For a full database on the GI of most foods, refer to glycemicindex.com
Both the amount and type of carbohydrate eaten will affect blood glucose levels. Although a food may be low GI, if it is eaten in excessive quantities, the total amount of carbohydrate (glycaemic load) ingested for that meal may still cause increased blood glucose levels. Consuming small portions of low GI foods throughout the day is recommended. People prescribed insulin as part of their diabetes management (Type 1 and Type 2) need to ensure that their insulin dose matches their blood glucose level and carbohydrate intake, to maintain optimal blood glucose control. This requires knowledge of how much carbohydrate is in different foods and different portion sizes.

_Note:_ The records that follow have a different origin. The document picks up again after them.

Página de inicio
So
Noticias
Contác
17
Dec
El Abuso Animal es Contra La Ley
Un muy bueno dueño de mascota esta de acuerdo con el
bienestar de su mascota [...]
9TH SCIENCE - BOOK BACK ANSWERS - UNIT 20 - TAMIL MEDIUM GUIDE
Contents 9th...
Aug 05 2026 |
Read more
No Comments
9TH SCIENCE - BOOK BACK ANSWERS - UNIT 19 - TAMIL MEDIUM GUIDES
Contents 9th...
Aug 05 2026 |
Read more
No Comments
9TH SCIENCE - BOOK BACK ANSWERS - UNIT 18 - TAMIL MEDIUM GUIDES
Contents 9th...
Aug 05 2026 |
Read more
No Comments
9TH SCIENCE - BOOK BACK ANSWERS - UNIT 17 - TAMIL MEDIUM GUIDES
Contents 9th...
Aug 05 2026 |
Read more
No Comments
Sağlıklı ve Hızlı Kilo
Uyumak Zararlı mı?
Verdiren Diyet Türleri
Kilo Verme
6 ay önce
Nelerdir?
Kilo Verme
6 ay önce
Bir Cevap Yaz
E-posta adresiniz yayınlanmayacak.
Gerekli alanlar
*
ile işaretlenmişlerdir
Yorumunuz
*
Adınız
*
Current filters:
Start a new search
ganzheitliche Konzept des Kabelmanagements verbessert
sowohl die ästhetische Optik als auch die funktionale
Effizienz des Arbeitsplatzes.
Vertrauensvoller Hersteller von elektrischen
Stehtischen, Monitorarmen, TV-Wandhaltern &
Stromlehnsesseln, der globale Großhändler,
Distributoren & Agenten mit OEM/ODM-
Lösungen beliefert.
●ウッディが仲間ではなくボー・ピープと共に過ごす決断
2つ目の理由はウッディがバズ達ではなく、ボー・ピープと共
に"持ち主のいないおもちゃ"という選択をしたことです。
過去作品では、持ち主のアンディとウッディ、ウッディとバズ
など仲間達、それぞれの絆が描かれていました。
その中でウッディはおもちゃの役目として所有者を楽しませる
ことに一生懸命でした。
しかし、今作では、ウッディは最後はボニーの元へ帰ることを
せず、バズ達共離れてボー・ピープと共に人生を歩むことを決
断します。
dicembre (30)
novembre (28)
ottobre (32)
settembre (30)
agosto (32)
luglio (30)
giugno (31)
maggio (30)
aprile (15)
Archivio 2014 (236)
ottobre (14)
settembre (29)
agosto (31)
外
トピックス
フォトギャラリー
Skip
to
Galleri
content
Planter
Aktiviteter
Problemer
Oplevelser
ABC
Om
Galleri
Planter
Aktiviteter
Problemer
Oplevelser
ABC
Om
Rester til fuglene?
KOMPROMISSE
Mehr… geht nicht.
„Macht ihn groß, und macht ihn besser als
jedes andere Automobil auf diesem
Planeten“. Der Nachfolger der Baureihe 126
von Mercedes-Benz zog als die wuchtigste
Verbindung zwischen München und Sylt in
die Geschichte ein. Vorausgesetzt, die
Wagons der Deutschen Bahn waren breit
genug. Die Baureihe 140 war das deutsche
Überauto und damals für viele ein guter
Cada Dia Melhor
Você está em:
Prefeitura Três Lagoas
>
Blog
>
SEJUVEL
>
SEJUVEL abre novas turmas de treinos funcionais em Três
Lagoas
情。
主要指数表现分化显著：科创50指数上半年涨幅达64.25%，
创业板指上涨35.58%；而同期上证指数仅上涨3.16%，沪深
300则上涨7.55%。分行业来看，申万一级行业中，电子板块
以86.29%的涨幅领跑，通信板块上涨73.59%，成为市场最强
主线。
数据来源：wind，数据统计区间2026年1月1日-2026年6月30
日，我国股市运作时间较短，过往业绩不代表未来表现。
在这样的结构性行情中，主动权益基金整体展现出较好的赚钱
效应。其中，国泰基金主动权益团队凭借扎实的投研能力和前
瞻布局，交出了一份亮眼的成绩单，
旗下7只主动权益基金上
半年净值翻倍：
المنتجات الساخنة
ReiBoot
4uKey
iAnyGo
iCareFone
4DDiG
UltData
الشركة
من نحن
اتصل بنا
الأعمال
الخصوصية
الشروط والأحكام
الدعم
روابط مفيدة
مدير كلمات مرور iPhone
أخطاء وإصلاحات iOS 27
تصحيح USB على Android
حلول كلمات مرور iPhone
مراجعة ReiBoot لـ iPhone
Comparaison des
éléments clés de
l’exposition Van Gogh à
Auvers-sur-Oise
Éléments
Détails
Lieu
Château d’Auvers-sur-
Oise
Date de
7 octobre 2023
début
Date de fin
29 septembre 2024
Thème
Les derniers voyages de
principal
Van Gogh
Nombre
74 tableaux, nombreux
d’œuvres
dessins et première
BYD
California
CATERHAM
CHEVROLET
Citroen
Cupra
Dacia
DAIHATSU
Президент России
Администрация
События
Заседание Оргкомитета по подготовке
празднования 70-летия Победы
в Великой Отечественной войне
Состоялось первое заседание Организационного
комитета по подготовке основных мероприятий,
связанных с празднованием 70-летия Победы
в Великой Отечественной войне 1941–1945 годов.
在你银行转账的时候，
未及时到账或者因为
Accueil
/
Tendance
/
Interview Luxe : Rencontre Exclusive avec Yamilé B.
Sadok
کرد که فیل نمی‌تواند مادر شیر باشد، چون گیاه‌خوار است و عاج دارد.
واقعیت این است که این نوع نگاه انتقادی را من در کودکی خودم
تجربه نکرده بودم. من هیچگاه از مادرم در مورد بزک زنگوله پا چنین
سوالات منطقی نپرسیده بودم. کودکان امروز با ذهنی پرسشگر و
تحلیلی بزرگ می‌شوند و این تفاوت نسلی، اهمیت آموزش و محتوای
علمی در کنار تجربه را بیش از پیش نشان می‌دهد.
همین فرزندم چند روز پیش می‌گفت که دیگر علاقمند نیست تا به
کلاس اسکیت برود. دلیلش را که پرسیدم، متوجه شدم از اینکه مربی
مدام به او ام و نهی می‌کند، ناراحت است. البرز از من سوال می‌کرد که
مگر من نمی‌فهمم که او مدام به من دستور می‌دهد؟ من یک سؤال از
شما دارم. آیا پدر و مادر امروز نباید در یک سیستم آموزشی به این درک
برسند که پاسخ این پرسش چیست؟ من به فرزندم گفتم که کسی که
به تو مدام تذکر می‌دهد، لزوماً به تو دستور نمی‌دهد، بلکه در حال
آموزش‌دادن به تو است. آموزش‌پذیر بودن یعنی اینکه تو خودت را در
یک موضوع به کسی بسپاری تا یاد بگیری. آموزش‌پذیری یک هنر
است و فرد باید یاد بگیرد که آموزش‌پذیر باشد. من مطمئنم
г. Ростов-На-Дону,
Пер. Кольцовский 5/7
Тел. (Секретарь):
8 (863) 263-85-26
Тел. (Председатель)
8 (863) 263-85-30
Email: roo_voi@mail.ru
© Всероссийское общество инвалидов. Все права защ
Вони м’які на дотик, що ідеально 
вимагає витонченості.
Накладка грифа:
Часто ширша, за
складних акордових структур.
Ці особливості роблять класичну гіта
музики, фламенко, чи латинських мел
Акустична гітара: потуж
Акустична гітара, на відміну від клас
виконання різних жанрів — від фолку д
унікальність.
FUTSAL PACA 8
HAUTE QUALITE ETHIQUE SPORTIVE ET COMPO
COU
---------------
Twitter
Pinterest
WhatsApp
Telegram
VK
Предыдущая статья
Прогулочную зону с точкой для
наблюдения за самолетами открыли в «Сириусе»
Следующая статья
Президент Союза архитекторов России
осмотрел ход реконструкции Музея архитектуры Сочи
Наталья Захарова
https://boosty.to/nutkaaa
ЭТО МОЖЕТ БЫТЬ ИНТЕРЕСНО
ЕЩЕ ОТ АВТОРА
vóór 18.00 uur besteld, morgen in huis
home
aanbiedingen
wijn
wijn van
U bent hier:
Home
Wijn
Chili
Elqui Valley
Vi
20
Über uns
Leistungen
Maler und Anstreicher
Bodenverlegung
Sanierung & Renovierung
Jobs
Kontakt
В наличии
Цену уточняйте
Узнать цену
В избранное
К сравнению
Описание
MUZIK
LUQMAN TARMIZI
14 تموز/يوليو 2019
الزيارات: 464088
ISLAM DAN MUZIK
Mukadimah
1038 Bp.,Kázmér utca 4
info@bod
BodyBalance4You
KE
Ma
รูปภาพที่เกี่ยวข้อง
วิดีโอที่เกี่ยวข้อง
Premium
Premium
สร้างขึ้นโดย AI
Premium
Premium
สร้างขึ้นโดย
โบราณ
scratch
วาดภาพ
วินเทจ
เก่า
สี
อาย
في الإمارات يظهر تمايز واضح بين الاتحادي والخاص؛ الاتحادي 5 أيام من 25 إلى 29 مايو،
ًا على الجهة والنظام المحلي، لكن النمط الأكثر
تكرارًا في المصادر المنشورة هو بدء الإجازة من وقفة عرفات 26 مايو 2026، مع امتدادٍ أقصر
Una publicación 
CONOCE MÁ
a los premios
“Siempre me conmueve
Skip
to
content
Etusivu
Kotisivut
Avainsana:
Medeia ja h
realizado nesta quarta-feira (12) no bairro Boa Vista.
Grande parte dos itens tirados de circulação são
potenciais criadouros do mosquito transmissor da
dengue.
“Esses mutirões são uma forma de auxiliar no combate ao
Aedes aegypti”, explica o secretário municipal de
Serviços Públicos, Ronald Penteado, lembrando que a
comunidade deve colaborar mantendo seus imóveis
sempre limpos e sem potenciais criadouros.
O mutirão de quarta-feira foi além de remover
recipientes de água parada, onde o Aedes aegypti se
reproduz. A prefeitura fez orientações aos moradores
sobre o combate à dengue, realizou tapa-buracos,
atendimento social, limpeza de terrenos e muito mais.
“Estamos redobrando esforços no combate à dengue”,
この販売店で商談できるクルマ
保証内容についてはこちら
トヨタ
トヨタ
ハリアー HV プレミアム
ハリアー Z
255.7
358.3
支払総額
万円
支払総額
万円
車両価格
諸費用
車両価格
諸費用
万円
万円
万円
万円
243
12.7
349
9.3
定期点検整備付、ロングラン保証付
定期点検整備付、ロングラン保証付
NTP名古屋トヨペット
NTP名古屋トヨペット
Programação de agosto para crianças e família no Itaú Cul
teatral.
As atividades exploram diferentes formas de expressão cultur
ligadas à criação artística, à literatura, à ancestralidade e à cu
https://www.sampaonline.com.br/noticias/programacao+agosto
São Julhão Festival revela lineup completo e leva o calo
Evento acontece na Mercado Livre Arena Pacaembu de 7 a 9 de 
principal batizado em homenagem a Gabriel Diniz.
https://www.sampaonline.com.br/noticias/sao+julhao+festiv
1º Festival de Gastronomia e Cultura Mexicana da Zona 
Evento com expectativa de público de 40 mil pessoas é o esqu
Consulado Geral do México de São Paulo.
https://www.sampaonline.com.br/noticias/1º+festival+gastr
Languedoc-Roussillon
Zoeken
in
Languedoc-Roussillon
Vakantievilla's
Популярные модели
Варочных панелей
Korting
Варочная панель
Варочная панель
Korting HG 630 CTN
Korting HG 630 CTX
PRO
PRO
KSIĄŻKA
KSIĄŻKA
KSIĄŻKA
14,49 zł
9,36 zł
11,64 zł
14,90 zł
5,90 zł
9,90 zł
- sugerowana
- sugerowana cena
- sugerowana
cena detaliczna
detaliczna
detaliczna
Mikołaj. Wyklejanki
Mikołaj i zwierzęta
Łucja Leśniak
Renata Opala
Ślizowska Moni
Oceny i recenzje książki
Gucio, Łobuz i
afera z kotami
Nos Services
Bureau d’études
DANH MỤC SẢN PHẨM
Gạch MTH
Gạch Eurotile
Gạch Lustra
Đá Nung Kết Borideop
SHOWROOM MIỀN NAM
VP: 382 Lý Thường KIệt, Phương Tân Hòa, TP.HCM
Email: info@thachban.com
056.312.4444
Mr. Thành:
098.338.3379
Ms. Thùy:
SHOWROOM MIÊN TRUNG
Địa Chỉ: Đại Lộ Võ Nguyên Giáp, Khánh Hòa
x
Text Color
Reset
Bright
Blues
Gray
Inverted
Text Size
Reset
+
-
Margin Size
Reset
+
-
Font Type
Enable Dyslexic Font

Exercise is important for people with diabetes provided their blood glucose and diabetes complications are controlled. To improve glycaemic control, manage body composition and optimise cardiovascular health, patients with diabetes should aim to achieve the following exercise recommendations:
At least 150 minutes of moderate-intensity cardiorespiratory exercise per week or at least 90 minutes of vigorous intensity per week. These guidelines may be achieved through various combinations of moderate and vigorous intensity exercise.
Additionally patients with Type 2 Diabetes are encouraged to do three resistance training sessions each week, exercising all the major muscle groups.
It should be noted that in some instances patients with Type 2 Diabetes may not be able to meet recommended exercise targets. In such situations patients should be encouraged to exercise within any limitations and achieve as much exercise as possible, hopefully progressively increasing their exercise levels to the minimum target outlined above.
For athletes with Type 1 Diabetes, it is recommended to consult with a Diabetes Educator, Sports Physician and Accredited Sports Dietitian to implement an appropriate exercise management plan.
Blood Glucose Monitoring
Hypoglycaemia can result when blood glucose is ≤ 4.0mmol/L; however the onset and symptoms of hypoglycaemia varies between individuals. Self-monitoring blood glucose testing is recognised as an invaluable diabetes management tool, which assists in monitoring the effectiveness of medications, dietary influences and exercise. Blood glucose monitoring is particularly important with regard to exercise to minimise the likelihood of developing hypoglycaemia.
Managing blood glucose levels around exercise
To avoid hypoglycaemia associated with exercise it is recommended that blood glucose readings be taken immediately prior to exercise, intermittently throughout exercise, and upon the completion of exercise. Hypoglycaemia can be delayed and occur up to 24 hours after exercise, therefore blood glucose monitoring is particularly important during the period following exercise. People with Type 1 Diabetes or individuals with Type 2 Diabetes who require insulin should plan ahead with exercise as there is a higher likelihood of exercise-induced hypoglycaemia.
Hypoglycaemia can be avoided by carrying a convenient high GI carbohydrate food that can be consumed at the onset of symptoms or a low blood glucose reading during exercise. Exercise should not be performed when blood glucose levels are > 15.0mmol/L or when ketones are present. It is recommended you see a GP or endocrinologist should this occur.